"Oh, yes, let's--let's!" screamed Joel, "and I'm the biggest prince," he announced, with another shout. "I wished I had a feather in my cap," he added ruefully, remembering the splendid one that Grandma Bascom's rooster had furnished for a former occasion, when Polly decked him out a prince, and that was tucked away in his box of treasures in the woodshed,--"O dear! if I'd only brought it!"
"But we haven't got our things," said Polly, quickly, "so you must just play it, Joel. That's as good as having the feather."
"I think it's heaven," said little Davie, with a long breath, hanging out as far as he could over his side of the back seat. "Polly, isn't it?"
"Yes, dear," said Polly, leaning past Phronsie to drop him a kiss, which, by reason of the big sleigh going just then over a hump of frozen snow, fell on the tip of his nose.

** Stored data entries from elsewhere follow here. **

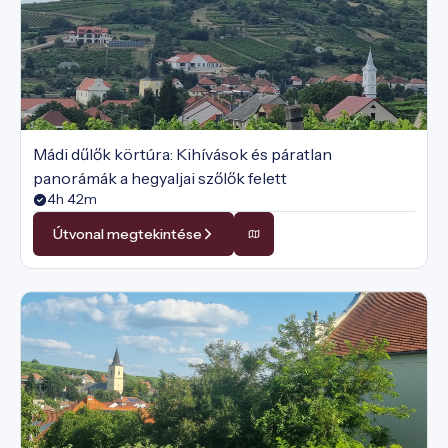
Mádi dűlők körtúra: Kihívások és páratlan
panorámák a hegyaljai szőlők felett
4h 42m
Útvonal megtekintése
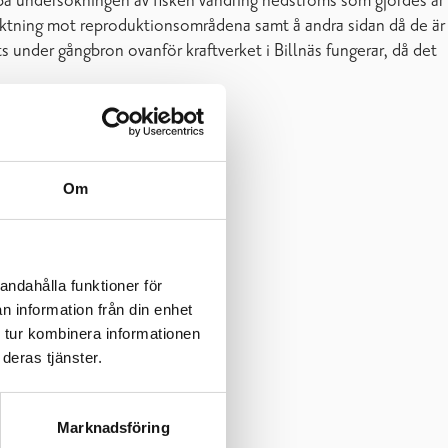
g på undersökningen av fisken vandring nedströms som gjordes år
 i riktning mot reproduktionsområdena samt å andra sidan då de är
 under gångbron ovanför kraftverket i Billnäs fungerar, då det
Om
andahålla funktioner för
n information från din enhet
 tur kombinera informationen
deras tjänster.
Marknadsföring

This made him laugh, and then Polly laughed, and Phronsie came out of her grave delight, to gurgle her amusement; and Joel, hearing them all have such a funny time back there, bobbed around again, and he laughed, though he never found out what it was all about.

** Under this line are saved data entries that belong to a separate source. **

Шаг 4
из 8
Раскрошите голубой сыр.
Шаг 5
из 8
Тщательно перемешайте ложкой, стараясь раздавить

And Miss Parrott's man learned more about princesses and princes and golden chariots and Fairyland and enchanted things and places in general than he ever heard in his life before, and when at last they glided into Badgertown Centre, it really seemed as if the cup of happiness would overflow.
"Polly," cried little David, his cheeks aflame under his woollen cap that was drawn close around his ears, and sitting quite erect as a prince should, "the people are all coming out to meet us--the queen and king have sent us to do the errands; haven't they, Polly?"

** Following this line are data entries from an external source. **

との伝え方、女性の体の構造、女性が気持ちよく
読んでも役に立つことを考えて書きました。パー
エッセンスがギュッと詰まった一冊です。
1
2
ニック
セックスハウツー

"Yes," cried Polly, delighted at the idea. "Oh, let's play that!" So the four little Peppers drove down Badgertown main street, where all the shops were, and old Mr. Beebe happened to be standing by his little window watching for customers. "Ma--Ma!" he screamed, "here's the Pepperses goin' by in a sleigh; it's Miss Parrottses, I do declare."
And Mrs. Beebe, stopping to put on her best cap with the pink ribbons before she ran out from the little parlor back of the shop, of course didn't get there till long after the triumphal procession was over. And of all the people who stared and rejoiced in their happiness,--for there wasn't one who saw them who didn't feel glad, down to the tips of the fingers and toes, that the Peppers were going a-pleasuring,--no one of them all suspected that it was a chariot load of princes and princesses gliding by.
At last it was all over, and the golden chariot paused before the little brown house. Polly and Joel carried David over the snowy path, while Phronsie ran ahead like a mad little thing. And so they all rushed in, royalty dropping off at the old flat door stone.
"We've been princes," cried Joel, as Polly set Davie down, and stamping the snow, gathered on the royal rush over the yard, from his feet, "and I was the biggest prince."